There’s a long history of brothers fighting in bands, but we didn’t have any of those problems. I think that’s because Bob Mothersbaugh and Bob Casale were just really, really solid team players.  They weren’t vying for any kind of takeover. They lent themselves to the enterprise to make it all work as a team. 

Mark and I received the most attention, but Bob never minded being in the background. He knew we respected him. I set up the band as a corporation with publishing being held by the band. Other than songwriter royalties, the band shared evenly in every other aspect of income. That showed respect for anyone who was willing, in the lean years, to sit there for eight hours in a basement working on one lick over and over and getting nothing for it. They all deserved to share in the spoils. We had a fair system.

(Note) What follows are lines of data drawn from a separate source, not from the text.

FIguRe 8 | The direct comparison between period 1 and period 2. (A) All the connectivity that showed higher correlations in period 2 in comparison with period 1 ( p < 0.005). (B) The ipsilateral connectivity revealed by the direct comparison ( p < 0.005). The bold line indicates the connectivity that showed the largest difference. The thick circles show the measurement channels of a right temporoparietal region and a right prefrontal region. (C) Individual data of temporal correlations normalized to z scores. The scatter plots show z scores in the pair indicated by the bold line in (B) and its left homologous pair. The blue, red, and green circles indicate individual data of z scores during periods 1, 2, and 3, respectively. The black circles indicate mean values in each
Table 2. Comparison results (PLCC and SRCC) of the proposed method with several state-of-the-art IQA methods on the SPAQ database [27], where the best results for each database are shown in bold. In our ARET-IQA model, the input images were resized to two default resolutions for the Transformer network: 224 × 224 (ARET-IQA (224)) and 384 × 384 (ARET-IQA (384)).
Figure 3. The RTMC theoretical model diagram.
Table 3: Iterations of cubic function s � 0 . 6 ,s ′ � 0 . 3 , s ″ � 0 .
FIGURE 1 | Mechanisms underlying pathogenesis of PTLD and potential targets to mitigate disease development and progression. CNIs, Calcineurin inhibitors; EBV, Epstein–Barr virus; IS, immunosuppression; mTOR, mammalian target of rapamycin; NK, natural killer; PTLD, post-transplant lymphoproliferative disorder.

Bob did enjoy it when the band broke big in the early 1980s. It’s always very nice to suddenly be recognized and rewarded for something you actually want to do and nobody knew they wanted until you made them want it. But of all of us in the band, Bob was the tamest. He got married pretty early on. He didn’t have many wild years. By 1984 he had children, so he was more of a guy that was family oriented. He was content to be a grill master and stay home and cook for his family. 

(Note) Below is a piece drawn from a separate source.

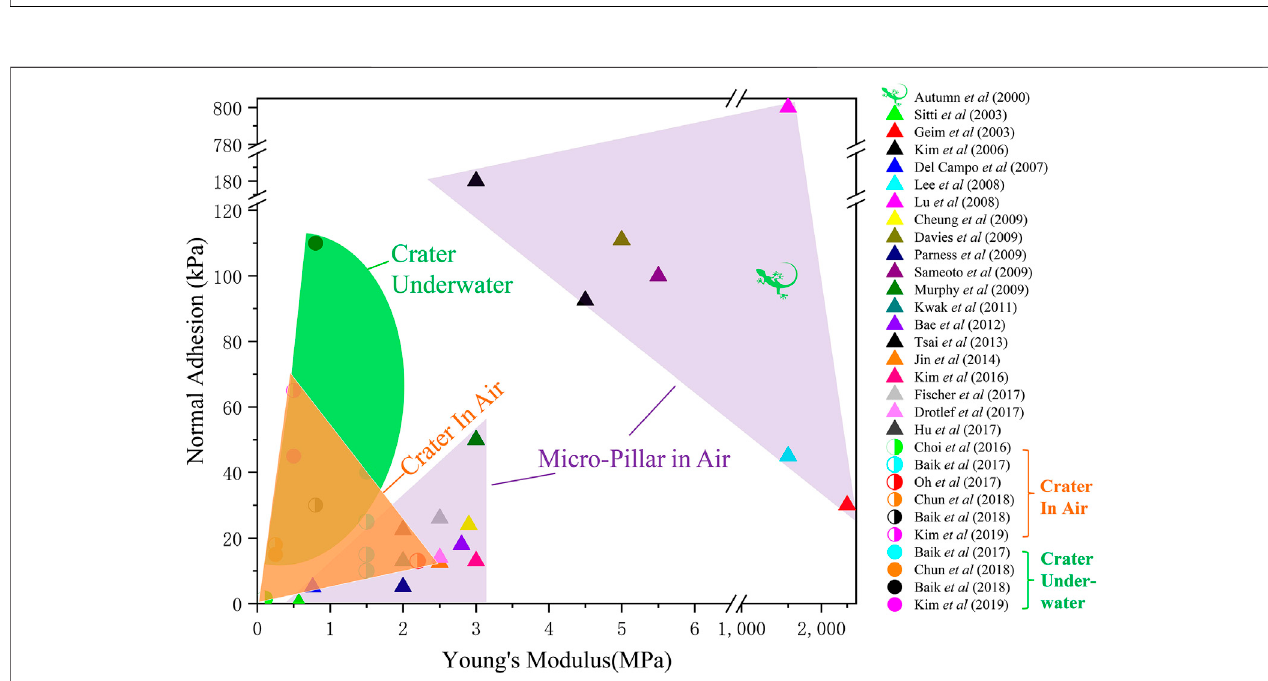
FIGURE3| AnAshbyplotofnormaladhesivestrengthvs.materialYoung ’ smodulusforbothpillar-enabledandcrater-enabledSDAs.Purpleregimesenclosedata of pillared surfaces in air. The orange regime denotes craters in air and the green regime represents craters underwater.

When Devo took a break in the early 1990s, Bob started to assist Mark at Mutato Muzika. All Mark wanted to do at that point was score TV shows. He was scoring Rugrats. He needed help and Bob had become a very good audio engineer and a great technician, so Bob started working for Mark. It never even occurred to him to go back to radiology. Too much time had passed and he just loved the music world.

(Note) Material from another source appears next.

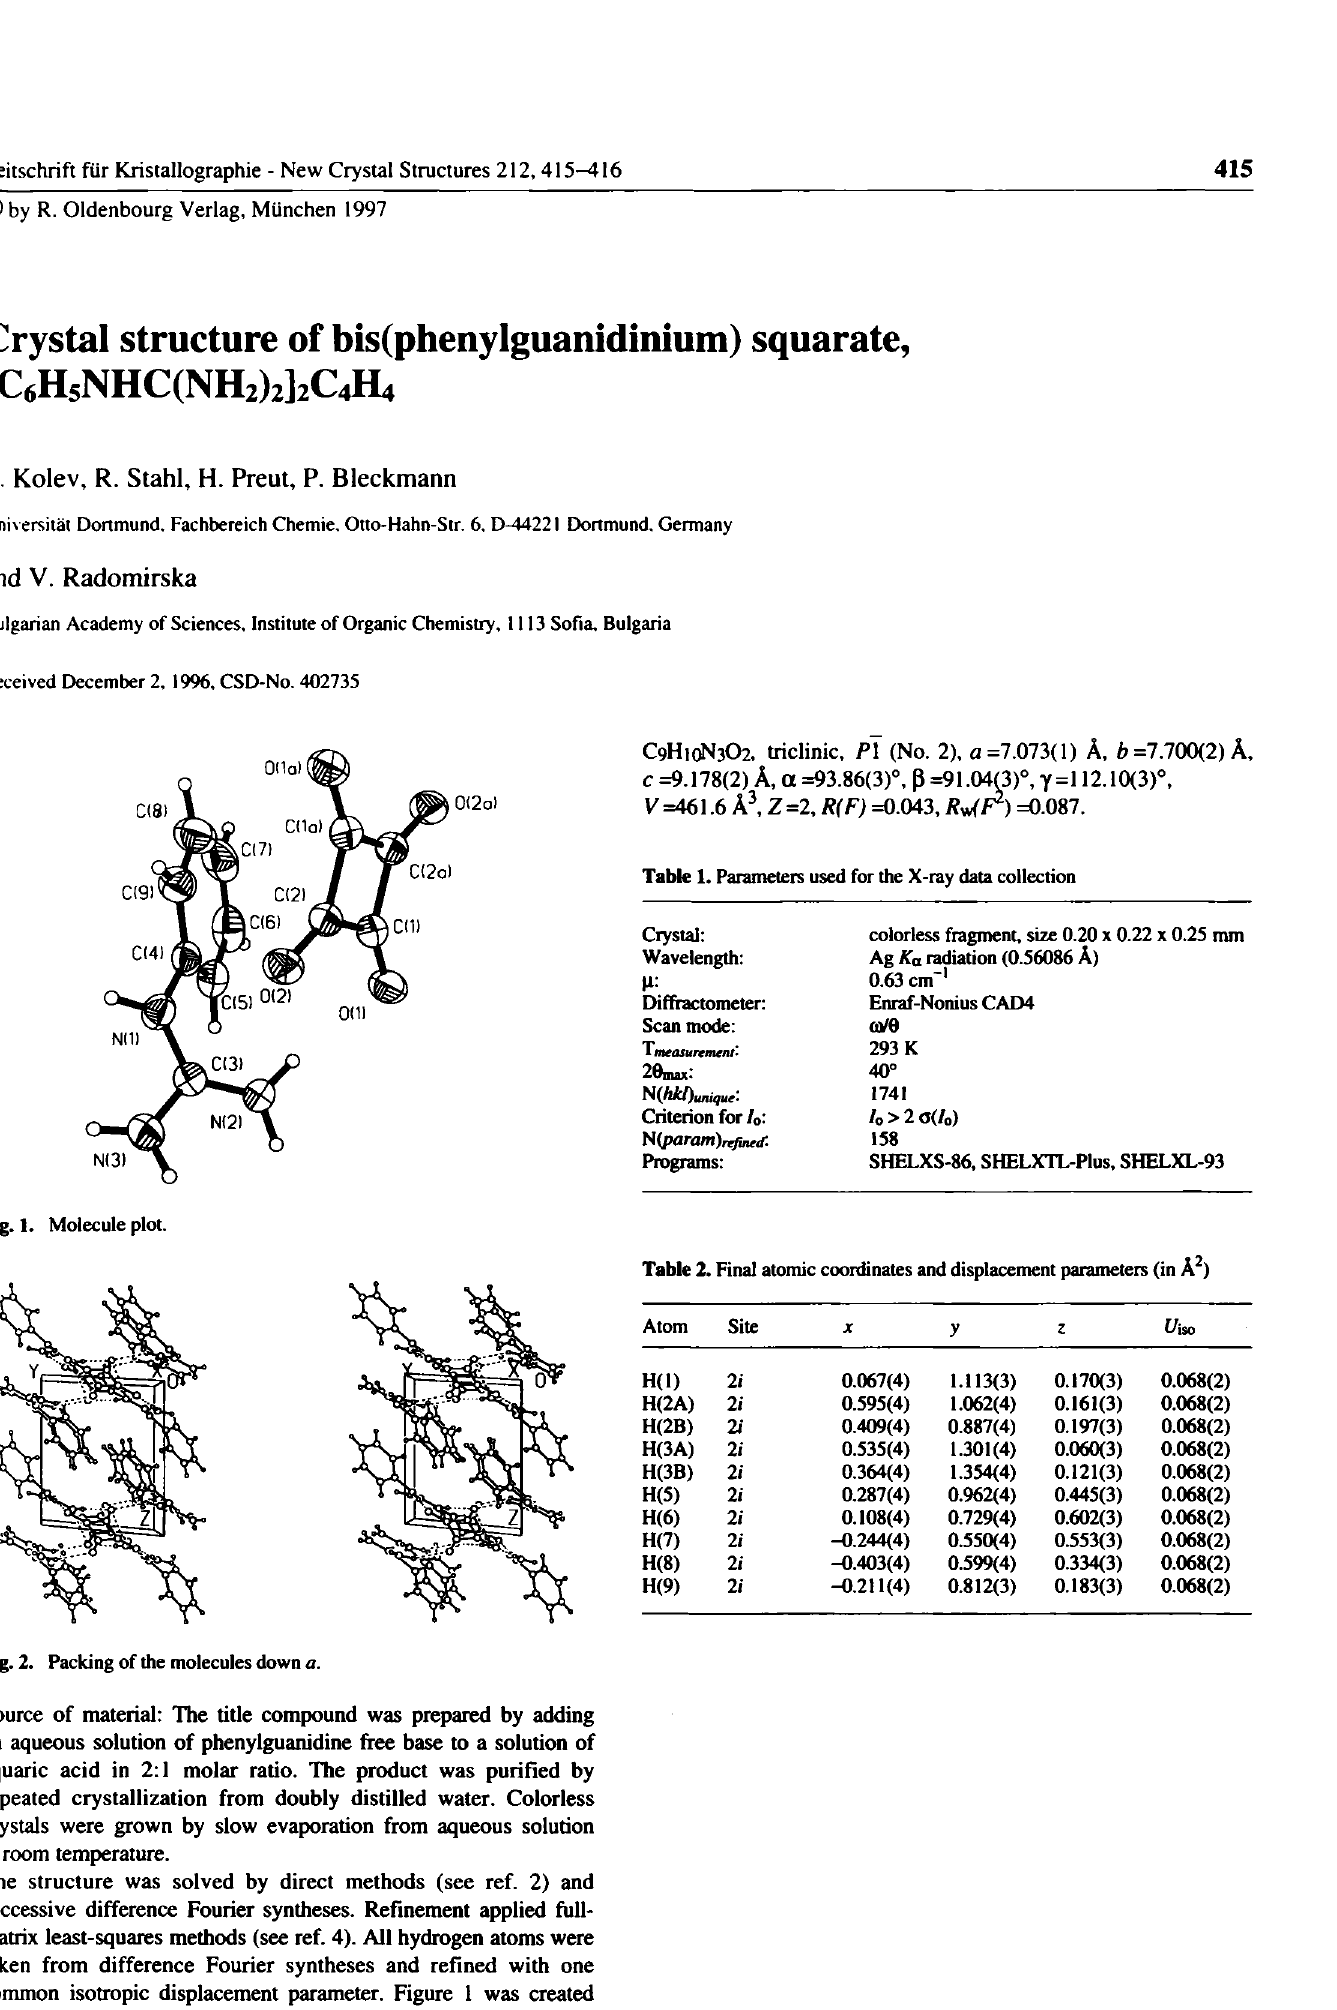
Table 2. Final atomic coordinates and displacement parameters (in Â 2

In the mid-1990s, we began to play shows and festivals again. Bob just loved playing live. He was like me. We wanted to write songs, have a voice in the marketplace and play live as the payoff. We never lost our energy onstage and when we got older we made fewer mistakes and actually played better. 

I last saw Bob three days before he died. I talked to him the night before he died. Nothing was wrong. He died of heart failure, but that was the end result, not the cause. He had some kind of a breach of his stomach lining where he started losing blood into his stomach. They had to get it out of him and give him new blood because once blood is in your stomach, it’s useless. They couldn’t stop the loss of blood in time, so his blood pressure went so low that his heart muscle couldn’t handle severe low blood pressure.

I think he’d want Devo to carry on. I don’t know what’s going to happen, though. If it was was up to me, it would. I’d make sure a portion of our earnings went to his children, because they need help. The only time Devo ever played without him was back in 1973 when we did a one-off before he joined the band. We were only four guys. Any future shows without him will be the first time playing without him in forty years.

I have no idea what the future holds, but what we had planned for the 40th anniversary was to go out live and play all the early, experimental songs we wrote that appeared on Hardcore Devo, the ones we had well before we had a record deal. We haven’t played those songs in 40 years. Songs like “Mechanical Man,” “Space Girl Blues,” “She Didn’t Know I Was a Midget.” We wanted to show people what we were doing at the time by using the same instruments, really hardcore and raw. We were the White Stripes and the Black Keys in an era before those guys. We wanted to show people what it was like to actually hear whacked-out parts being played together. All those plans are on hold, though. We could find a way to do it because the songs were so minimal.  

A lot of the headlines I’ve seen have just said “‘Whip It’ Guitarist Dead.” That’s how this dumbed-down culture works. De-evolution is real and just getting worse.